Henriette Reker: Ein offener Brief an die \\

Henriette Reker: Ein offener Brief an die \\


Mit "Verhaltensvorschlägen" sollen Frauen belehrt werden, wie sie sich gefälligst in der Öffentlichkeit zu benehmen haben. Aber wie erreicht man die Frauen, damit sie die "Verhaltensvorschläge" überhaupt kennen? Ramiro Fulano, hat einen Vorschlag: Er hat einen fiktiven Brief der Kölner Oberbürgermeisterin entworfen. Satire? Bislang ja - aber: Manchmal überholt die Realität selbst die Satire.

Henriette Reker: Ein offener Brief an die \\

Liebe jugendliche Mitbürgerinnen.
Ich kann mir vorstellen, wie schön es ist, jung zu sein. Da will man das Leben genießen und neue Freunde kennenlernen, gerade in unserer toleranten und weltoffenen Stadt Köln. Aber der letzte Neujahrsabend am Hauptbahnhof kann für Euch doch auch kein schönes Erlebnis gewesen sein. 
Ich kann mich zwar nicht mehr erinnern, wann das war, aber auch ich war einmal jung. Schon damals habe ich mich niemals so angezogen oder verhalten, dass Männer sich aufgefordert fühlten, mich unaufgefordert anzufassen.
========
### SCHRIFTLICHE AUFGABE A:
Zitieren Sie aus dem Textauszug zum fiktiven Reker-Brief den Abschnitt von „Ich kann mir“ bis „mich unaufgefordert anzufassen.“.
### SCHRIFTLICHE AUFGABE B:
Fassen Sie den Textauszug zum fiktiven Reker-Brief in zwei Sätzen zusammen.
### SCHRIFTLICHE AUFGABE C:
Führen Sie den fiktiven Brief der Kölner Oberbürgermeisterin im Textauszug zum fiktiven Reker-Brief im Anschluss an dessen letzten Satz fort.
Die Datensätze haben mit dem Textauszug nichts zu tun.

### DATENSÄTZE:
========
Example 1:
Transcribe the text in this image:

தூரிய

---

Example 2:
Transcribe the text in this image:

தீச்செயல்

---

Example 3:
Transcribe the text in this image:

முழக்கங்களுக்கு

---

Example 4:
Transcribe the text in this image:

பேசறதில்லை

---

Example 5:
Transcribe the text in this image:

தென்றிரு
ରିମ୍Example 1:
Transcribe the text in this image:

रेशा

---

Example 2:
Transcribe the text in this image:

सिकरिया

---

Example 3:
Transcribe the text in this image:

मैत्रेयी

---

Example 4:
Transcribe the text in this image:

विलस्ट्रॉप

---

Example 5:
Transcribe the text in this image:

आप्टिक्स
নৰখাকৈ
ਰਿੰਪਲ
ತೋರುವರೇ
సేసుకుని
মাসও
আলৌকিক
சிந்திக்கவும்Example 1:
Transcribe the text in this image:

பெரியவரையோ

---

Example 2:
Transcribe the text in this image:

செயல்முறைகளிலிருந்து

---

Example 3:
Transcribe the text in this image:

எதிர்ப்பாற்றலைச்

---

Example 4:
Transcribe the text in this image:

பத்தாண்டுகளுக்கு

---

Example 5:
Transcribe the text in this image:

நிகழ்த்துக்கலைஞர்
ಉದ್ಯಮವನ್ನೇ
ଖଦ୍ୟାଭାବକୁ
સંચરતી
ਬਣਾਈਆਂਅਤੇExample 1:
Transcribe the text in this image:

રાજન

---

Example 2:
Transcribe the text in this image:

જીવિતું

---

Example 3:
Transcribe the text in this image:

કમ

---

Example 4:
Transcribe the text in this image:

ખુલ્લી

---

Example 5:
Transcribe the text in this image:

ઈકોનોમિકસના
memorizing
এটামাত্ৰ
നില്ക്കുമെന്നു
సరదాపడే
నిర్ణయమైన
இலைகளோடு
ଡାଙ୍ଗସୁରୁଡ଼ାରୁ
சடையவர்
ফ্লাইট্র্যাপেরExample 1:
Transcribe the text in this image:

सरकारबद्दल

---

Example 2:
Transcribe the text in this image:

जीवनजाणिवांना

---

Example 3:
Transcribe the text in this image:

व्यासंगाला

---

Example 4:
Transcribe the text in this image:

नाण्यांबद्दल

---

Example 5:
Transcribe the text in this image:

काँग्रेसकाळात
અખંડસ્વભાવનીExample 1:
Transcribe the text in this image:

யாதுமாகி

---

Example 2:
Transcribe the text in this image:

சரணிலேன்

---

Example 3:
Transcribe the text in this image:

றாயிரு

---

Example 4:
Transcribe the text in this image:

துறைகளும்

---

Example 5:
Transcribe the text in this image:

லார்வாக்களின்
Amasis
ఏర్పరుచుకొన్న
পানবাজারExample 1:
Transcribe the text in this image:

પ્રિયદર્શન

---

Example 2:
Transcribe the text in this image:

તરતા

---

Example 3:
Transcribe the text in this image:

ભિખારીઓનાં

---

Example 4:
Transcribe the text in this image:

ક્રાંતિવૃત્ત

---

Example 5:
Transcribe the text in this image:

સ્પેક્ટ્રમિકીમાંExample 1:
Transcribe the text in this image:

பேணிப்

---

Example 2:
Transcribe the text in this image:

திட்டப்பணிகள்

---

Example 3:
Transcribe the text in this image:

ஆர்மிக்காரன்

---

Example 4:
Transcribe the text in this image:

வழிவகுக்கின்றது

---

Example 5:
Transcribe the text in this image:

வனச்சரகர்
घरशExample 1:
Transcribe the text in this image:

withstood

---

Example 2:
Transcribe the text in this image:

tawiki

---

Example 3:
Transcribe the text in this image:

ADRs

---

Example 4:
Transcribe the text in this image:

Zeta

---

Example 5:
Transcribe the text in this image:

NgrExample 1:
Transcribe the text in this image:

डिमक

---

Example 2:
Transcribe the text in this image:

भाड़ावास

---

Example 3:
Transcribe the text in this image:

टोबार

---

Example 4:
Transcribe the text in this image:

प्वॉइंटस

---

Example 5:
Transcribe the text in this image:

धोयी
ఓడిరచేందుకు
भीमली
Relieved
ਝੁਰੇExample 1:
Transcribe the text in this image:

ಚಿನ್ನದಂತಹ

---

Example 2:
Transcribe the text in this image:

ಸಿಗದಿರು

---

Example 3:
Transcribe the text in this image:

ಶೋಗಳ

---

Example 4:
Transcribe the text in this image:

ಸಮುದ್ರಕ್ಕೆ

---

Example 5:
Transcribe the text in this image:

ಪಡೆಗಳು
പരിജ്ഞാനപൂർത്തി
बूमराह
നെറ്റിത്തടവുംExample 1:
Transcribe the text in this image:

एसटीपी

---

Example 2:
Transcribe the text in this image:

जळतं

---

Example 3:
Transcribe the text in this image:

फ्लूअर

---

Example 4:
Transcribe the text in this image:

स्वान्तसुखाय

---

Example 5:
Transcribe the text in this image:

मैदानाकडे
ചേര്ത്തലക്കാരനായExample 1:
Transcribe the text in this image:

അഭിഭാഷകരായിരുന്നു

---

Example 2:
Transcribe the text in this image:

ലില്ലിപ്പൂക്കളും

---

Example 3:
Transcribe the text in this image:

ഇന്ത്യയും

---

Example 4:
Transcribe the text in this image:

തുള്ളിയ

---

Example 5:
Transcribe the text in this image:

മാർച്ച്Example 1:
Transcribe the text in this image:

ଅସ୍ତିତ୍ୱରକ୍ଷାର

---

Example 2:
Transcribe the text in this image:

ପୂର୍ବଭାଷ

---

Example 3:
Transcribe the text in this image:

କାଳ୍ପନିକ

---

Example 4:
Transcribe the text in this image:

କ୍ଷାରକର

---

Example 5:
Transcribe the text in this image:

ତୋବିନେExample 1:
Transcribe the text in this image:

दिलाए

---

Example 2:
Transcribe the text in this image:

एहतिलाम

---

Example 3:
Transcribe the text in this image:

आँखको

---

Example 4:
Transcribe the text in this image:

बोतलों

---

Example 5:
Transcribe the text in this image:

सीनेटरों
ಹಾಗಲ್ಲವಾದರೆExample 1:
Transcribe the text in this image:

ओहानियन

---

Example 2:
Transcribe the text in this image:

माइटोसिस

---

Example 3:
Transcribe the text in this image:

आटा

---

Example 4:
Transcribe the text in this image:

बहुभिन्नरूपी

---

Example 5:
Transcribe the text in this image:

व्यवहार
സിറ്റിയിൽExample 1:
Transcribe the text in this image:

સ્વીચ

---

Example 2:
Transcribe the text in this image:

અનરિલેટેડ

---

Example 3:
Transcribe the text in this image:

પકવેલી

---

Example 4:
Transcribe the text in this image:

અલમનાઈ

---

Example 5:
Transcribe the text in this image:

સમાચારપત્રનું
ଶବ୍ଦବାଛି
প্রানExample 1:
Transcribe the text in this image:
========
### LÖSUNG A:
Ich kann mir vorstellen, wie schön es ist, jung zu sein. Da will man das Leben genießen und neue Freunde kennenlernen, gerade in unserer toleranten und weltoffenen Stadt Köln. Aber der letzte Neujahrsabend am Hauptbahnhof kann für Euch doch auch kein schönes Erlebnis gewesen sein. 
Ich kann mich zwar nicht mehr erinnern, wann das war, aber auch ich war einmal jung. Schon damals habe ich mich niemals so angezogen oder verhalten, dass Männer sich aufgefordert fühlten, mich unaufgefordert anzufassen.

### LÖSUNG B:
Der Textauszug stellt einen von Ramiro Fulano entworfenen fiktiven Brief der Kölner Oberbürgermeisterin vor, mit dem Frauen die „Verhaltensvorschläge“ für ihr Benehmen in der Öffentlichkeit erreichen sollen, und nennt ihn bislang Satire. In dem Brief an die jugendlichen Mitbürgerinnen heißt es, der letzte Neujahrsabend am Hauptbahnhof könne für sie kein schönes Erlebnis gewesen sein, und die Oberbürgermeisterin habe sich in ihrer Jugend nie so angezogen oder verhalten, dass Männer sich aufgefordert fühlten, sie anzufassen.

### LÖSUNG C:
Auch danach habe ich mein ganzes Leben lang darauf geachtet, dass kein Mann den Eindruck bekommt, er könne mit mir machen, was ich will. 
Ich kann verstehen, dass es im Leben manchmal Momente der Sorglosigkeit gibt, in denen sich gerade junge Frauen nicht ganz unter Kontrolle haben. Das sind ebenso bedauerliche wie unvermeidliche Rückschläge auf dem schwierigen Weg zum Erwachsenwerden.
Was ich aber nicht verstehen kann und will, ist folgendes: Dass Ihr Eure Fehltritte anderen, noch dazu schwächeren, in die Schuhe zu schieben versucht. Nämlich Menschen, die zu uns geflüchtet sind, weil sie unseren Schutz benötigen. Das finde ich niederträchtig und gemein. 
Zudem finde ich es nicht nur problematisch, sondern verantwortungslos und abscheulich, wenn von Eurer Seite versucht wird, Menschen „arabischen oder nord-afrikanischen Aussehens“ für die Vorkommnisse in der Neujahrsnacht verantwortlich zu machen.
Diese Unschuldigen haben nach Krieg und Verfolgung wirklich etwas Besseres verdient, als für das Verhalten einer kleinen, extremen Minderheit verantwortlich gemacht zu werden.
Zum Glück sind die meisten Kölner Teenagerinnen sehr verantwortungsbewusst. Viele haben sogar am Neujahrsabend ihren Freiwilligendienst im Flüchtlingszentrum geleistet und denen ist nichts passiert.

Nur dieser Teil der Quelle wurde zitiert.